SELECTED PASSAGE ▸
===============
Noone says projects like these are “dramatically changing” the business for landscapers, who can appeal to their current or future clients by offering this in-demand service. With installation kits, contractors can build outdoor living spaces that others might need a well-trained mason to create. Plus, if somebody likes your service while maintaining their lawn, they may trust you to build their outdoor kitchen – or vice versa.
Belgard’s Jenny Earnest, the vice president of hardscapes, says contractors who shy away from hardscapes are generally helped by using modular elements in kits. Material costs might be higher by using kits, but labor costs are going to be much lower. She says the kits can mimic natural stone at the fraction of the learning curve and cost.
“Not all contractors are comfortable bidding on projects with extensive hardscape elements, and that’s okay,” Earnest says. “This is an opportunity to treat full-blown hardscape projects like incremental, goal-bound, profit opportunities.”
READ UP.
So, a client asks for an outdoor living space and you’re ready to purchase an installation kit. How do you pick the right one?
Noone says knowing local ordinances can prevent you from promising clients something that can’t legally be done. Take a fire pit for example: If that state or county doesn’t allow for open flame, the entire design of what your client needs might change.
Also, look into what type of labor would be necessary to assembly any given kit. It’s possible that some require equipment or manhours you simply can’t provide, so asking questions of kit suppliers can help offer clarity on what’s possible for your company to handle.
“If your name is going on that project, you’ve got pride in it, what are your capabilities?” Noone says. “The last thing you want to do is underperform.”
Also, Wright suggests contractors look into the warranties. He says manufacturers, suppliers and contractors can often collaborate on specific warranty details so customers can have peace of mind, though he’s seen many outdoor kits go under a five-year warranty and fireplaces are tabbed with a 25-year warranty.
Noone says manufacturing defects might be covered for life, and some warranties transfer from homeowner to homeowner if a client moves away.
===============
DATASET EXTRACT ▸
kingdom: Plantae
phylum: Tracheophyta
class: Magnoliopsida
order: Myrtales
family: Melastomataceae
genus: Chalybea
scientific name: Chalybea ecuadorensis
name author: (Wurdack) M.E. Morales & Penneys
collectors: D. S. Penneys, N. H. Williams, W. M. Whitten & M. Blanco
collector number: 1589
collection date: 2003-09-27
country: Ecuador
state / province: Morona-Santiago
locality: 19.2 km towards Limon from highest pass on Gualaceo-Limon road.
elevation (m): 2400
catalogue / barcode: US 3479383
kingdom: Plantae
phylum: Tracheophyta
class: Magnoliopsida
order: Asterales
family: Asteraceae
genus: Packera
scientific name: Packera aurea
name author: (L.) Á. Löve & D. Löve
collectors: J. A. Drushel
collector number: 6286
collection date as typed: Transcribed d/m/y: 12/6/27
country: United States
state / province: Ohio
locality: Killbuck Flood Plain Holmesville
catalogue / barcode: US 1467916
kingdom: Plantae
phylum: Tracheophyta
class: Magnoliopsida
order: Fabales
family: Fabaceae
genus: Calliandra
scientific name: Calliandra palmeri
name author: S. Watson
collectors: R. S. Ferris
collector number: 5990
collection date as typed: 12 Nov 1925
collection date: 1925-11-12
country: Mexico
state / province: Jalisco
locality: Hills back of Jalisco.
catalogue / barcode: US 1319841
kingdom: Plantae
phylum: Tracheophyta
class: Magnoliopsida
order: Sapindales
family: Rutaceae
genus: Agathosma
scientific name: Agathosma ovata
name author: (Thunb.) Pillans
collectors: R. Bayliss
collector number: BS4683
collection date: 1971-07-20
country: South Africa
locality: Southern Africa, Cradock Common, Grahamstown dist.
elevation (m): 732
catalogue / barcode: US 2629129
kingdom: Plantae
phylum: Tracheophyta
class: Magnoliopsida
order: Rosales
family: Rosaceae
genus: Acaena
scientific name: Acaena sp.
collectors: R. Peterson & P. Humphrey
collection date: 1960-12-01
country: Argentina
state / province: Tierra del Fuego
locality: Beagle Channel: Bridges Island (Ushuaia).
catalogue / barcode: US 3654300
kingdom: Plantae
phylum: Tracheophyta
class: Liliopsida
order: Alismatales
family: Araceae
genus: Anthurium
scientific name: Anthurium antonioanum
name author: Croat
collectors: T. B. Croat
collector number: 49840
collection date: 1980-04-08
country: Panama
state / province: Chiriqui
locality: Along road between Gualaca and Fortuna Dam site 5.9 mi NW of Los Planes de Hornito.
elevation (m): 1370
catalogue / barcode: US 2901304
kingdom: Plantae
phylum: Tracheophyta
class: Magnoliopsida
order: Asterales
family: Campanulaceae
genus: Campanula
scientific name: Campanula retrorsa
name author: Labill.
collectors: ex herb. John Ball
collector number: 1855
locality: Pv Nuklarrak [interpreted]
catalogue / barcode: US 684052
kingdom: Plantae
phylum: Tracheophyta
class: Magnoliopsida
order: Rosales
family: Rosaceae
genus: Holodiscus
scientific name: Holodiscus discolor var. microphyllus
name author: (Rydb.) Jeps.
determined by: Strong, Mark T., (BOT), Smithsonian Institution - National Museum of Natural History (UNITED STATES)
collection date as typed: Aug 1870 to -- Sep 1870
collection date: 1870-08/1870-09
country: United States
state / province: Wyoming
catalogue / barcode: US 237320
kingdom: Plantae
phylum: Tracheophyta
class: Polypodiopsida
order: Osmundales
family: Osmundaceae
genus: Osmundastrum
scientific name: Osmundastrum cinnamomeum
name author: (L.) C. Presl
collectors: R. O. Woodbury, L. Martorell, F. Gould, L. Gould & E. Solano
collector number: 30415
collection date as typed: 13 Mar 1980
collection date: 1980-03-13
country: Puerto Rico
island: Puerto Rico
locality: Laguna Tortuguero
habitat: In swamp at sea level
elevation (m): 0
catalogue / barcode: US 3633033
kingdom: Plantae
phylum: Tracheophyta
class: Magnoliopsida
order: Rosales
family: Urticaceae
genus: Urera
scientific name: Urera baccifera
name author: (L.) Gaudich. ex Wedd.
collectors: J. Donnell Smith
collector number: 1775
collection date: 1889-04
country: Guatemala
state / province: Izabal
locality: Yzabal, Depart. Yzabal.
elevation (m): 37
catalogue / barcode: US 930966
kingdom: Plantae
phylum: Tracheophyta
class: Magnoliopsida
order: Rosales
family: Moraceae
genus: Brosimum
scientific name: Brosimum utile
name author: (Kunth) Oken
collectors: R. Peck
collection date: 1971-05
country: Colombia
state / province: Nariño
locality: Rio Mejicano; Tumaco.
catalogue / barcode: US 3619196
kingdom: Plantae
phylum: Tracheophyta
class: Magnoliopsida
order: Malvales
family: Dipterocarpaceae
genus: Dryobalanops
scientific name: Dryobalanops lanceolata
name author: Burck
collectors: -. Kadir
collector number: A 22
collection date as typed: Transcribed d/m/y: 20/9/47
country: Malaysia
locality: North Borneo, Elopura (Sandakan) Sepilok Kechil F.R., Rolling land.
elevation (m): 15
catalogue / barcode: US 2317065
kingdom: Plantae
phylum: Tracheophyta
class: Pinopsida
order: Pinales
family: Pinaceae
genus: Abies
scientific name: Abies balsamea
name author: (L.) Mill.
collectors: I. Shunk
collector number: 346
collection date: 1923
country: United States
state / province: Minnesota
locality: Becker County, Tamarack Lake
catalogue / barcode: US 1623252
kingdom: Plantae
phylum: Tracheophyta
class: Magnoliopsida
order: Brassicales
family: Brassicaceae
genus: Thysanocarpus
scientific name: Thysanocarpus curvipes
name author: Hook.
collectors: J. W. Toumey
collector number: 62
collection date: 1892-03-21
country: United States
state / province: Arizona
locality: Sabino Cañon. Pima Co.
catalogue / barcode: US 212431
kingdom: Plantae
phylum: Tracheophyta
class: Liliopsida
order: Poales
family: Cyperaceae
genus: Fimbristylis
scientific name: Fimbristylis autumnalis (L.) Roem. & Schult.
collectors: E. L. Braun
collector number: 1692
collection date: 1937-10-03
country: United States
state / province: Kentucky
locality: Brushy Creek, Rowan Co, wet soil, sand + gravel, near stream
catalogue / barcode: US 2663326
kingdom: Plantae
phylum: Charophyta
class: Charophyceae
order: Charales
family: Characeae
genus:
===============
WHAT IS NEEDED ▸ Name every person mentioned in the passage on outdoor living installation kits. You will not need any of the lines.

TASK OUTPUT ▸
Noone
Jenny Earnest
Wright